The French architect Maurice Mantout (1886–1953), after a decade spent with the conservation of monuments in Morocco, played a leading role in the design and construction of the Great Mosque of Paris, which he completed in 1926. The building complex includes courtyards, a garden, a minaret, a prayer hall, a bathhouse and other annexes. Most of the structures replicate Moroccan precedents in terms of layout, elevation and even decorative details such as capitals, stuccowork, woodwork and zillīj (‘tile mosaic’), thereby creating a pastiche of historic landmarks. Mantout and his colleagues paid meticulous attention also to the epigraphic features of the mosque. For instance, the entrance to its prayer hall leads through a wooden screen surmounted by a square Kufic inscription that reads barakat Muḥammad, or ‘the blessing of Muḥammad’ [Figure 7.1]. This specific phrase and calligraphic form, as the architect presumably recognised, had been part of the repertoire of Moroccan craftsmen for centuries.
Contrary to their absence in scholarship on Islamic art and epigraphy, such barakat Muḥammad squares are rather widespread in Morocco.
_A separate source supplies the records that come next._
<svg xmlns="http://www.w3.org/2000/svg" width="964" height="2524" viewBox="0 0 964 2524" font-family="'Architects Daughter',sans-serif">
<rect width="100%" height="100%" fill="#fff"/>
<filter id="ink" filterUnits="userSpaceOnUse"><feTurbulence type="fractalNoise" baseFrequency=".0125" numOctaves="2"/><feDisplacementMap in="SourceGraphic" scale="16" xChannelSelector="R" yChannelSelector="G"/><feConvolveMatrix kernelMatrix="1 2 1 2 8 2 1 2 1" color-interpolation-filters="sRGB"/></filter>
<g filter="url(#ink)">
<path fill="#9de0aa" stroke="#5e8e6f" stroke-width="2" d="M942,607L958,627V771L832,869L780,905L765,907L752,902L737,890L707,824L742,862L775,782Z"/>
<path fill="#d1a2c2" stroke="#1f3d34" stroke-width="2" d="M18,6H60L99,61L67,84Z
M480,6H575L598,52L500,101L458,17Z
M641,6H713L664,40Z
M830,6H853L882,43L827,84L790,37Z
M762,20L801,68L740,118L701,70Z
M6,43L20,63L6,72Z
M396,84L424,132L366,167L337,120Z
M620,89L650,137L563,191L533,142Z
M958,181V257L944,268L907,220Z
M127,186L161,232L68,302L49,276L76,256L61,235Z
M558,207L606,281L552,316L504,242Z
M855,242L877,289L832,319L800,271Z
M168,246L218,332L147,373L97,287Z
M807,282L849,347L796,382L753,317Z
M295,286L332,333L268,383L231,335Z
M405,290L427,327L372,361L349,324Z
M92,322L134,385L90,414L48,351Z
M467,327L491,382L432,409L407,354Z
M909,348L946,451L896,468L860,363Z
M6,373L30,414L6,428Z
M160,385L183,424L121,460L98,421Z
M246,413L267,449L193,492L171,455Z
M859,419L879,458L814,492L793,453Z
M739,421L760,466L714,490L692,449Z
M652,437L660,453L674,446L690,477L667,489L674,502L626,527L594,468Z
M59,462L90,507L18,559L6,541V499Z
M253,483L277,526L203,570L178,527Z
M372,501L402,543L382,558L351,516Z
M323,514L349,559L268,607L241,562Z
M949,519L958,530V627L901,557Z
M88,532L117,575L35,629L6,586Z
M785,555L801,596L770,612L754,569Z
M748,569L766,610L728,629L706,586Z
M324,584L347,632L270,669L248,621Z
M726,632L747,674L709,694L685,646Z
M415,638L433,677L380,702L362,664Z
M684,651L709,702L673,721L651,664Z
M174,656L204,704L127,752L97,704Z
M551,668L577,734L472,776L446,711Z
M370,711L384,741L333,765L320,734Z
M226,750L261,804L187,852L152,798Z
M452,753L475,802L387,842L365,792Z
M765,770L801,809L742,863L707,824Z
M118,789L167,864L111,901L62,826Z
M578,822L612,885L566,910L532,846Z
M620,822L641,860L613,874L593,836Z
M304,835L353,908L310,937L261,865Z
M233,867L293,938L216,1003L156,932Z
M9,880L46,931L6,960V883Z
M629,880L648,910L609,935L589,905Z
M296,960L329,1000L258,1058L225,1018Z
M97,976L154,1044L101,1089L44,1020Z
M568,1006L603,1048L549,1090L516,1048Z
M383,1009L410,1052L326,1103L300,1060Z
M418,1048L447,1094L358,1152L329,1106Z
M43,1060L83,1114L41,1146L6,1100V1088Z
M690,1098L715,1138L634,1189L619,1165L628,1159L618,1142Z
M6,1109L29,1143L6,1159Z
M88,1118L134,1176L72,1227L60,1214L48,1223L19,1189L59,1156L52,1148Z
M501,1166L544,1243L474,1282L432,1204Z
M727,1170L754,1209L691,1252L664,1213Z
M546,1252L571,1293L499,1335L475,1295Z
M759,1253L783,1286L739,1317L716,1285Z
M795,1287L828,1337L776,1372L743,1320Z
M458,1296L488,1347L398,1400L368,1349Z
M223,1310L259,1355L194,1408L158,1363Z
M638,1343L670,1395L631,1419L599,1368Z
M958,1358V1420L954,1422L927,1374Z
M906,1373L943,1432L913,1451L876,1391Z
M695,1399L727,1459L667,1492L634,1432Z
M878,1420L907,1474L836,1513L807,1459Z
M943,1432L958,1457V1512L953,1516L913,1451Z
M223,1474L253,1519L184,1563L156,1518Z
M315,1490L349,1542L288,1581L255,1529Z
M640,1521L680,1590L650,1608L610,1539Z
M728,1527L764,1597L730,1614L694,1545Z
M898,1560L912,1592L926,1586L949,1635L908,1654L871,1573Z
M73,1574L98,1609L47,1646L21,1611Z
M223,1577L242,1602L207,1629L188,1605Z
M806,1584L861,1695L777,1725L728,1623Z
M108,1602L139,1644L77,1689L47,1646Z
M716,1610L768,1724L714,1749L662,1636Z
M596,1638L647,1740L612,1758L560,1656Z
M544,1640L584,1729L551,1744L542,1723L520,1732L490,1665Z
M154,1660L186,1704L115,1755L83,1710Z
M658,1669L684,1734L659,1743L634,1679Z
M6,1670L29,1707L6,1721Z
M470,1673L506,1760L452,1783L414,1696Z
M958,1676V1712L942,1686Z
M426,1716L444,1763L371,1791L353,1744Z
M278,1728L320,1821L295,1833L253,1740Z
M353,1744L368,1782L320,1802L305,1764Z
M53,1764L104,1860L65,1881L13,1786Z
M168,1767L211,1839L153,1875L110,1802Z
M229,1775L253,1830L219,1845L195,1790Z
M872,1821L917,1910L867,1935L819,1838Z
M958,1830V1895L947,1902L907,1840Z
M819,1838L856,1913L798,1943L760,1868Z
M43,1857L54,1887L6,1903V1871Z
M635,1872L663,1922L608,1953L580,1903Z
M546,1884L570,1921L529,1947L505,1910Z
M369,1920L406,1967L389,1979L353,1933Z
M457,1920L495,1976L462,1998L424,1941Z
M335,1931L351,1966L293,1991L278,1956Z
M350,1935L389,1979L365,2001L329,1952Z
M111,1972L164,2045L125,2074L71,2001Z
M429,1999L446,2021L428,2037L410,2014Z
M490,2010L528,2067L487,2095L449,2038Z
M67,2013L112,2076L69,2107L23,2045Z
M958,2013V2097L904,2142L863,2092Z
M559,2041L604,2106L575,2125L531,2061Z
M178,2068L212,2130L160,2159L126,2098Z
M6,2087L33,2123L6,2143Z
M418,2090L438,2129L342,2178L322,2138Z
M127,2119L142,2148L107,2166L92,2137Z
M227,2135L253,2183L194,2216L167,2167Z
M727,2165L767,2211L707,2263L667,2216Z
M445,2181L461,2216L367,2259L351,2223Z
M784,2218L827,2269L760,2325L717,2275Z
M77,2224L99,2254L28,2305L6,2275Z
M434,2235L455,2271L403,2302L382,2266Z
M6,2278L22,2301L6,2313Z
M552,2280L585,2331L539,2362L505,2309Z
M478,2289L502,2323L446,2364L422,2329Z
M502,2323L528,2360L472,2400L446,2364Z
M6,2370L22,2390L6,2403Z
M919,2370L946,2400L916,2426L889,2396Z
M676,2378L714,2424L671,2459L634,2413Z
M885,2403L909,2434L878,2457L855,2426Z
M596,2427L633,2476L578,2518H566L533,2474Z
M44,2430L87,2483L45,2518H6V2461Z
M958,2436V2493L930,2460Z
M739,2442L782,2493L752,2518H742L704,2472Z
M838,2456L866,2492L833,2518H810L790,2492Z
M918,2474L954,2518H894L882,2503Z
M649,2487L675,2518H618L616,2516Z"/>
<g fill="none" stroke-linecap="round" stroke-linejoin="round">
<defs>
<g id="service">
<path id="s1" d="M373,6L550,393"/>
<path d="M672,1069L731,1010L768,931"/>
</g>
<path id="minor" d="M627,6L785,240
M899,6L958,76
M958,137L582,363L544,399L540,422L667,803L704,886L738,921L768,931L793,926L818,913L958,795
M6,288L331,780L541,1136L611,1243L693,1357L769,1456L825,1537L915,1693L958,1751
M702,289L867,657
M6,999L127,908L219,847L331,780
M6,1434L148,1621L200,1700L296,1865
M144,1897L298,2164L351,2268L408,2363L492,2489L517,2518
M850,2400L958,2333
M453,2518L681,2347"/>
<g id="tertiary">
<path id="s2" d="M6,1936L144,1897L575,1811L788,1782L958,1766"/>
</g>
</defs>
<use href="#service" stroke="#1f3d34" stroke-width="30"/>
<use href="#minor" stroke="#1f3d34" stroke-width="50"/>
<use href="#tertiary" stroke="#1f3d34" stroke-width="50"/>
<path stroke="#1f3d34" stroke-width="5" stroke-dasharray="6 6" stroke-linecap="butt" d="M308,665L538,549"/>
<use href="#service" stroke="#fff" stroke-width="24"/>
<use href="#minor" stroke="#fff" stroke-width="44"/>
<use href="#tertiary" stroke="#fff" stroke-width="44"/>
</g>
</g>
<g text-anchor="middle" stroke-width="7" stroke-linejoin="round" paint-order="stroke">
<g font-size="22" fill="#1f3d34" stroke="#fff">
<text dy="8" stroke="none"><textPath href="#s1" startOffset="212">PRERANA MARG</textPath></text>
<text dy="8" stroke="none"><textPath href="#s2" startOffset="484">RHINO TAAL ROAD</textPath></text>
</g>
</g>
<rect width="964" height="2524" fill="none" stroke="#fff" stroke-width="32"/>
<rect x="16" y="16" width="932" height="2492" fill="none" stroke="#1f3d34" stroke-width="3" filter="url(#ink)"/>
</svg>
In the old cities of Fez, Meknes, Marrakesh and elsewhere, observant visitors may spot them on mosques, shrines, city gates, ramparts, palaces and fountains. The variety of media in which they are executed is also remarkable: brickwork inlaid with zillīj, carved or painted stucco and wood, glazed tiles, embroidered textiles, manuscripts and calligraphic panels. The earliest occurrences of the phrase, alongside other pious inscriptions in square Kufic, can be traced back to the Marinid dynasty (668/1269–869/1465). Ruling from their capital, New Fez, the Marinid sultans commissioned several mosques, madrasas, zāwiyas (‘hospices’), funerary complexes and other buildings throughout their realm in present-day Morocco and part of Algeria. Perhaps most renowned are the architectural landmarks established by Abū’l-Ḥasan (r. 731/1331–752/1351), some of which are indeed relevant to the present discussion.
The following chapter will primarily investigate the emergence of barakat Muḥammad squares in the Marinid period, proposing an interpretation for the meaning of this religious formula at the time. One may note that its use was virtually unparalleled in other parts of the Islamic world, which suggests that it was more than just one of many, routinely recited or inscribed, pious phrases. In other words, it is likely to have borne a local significance, one that cannot be generalised for other regions.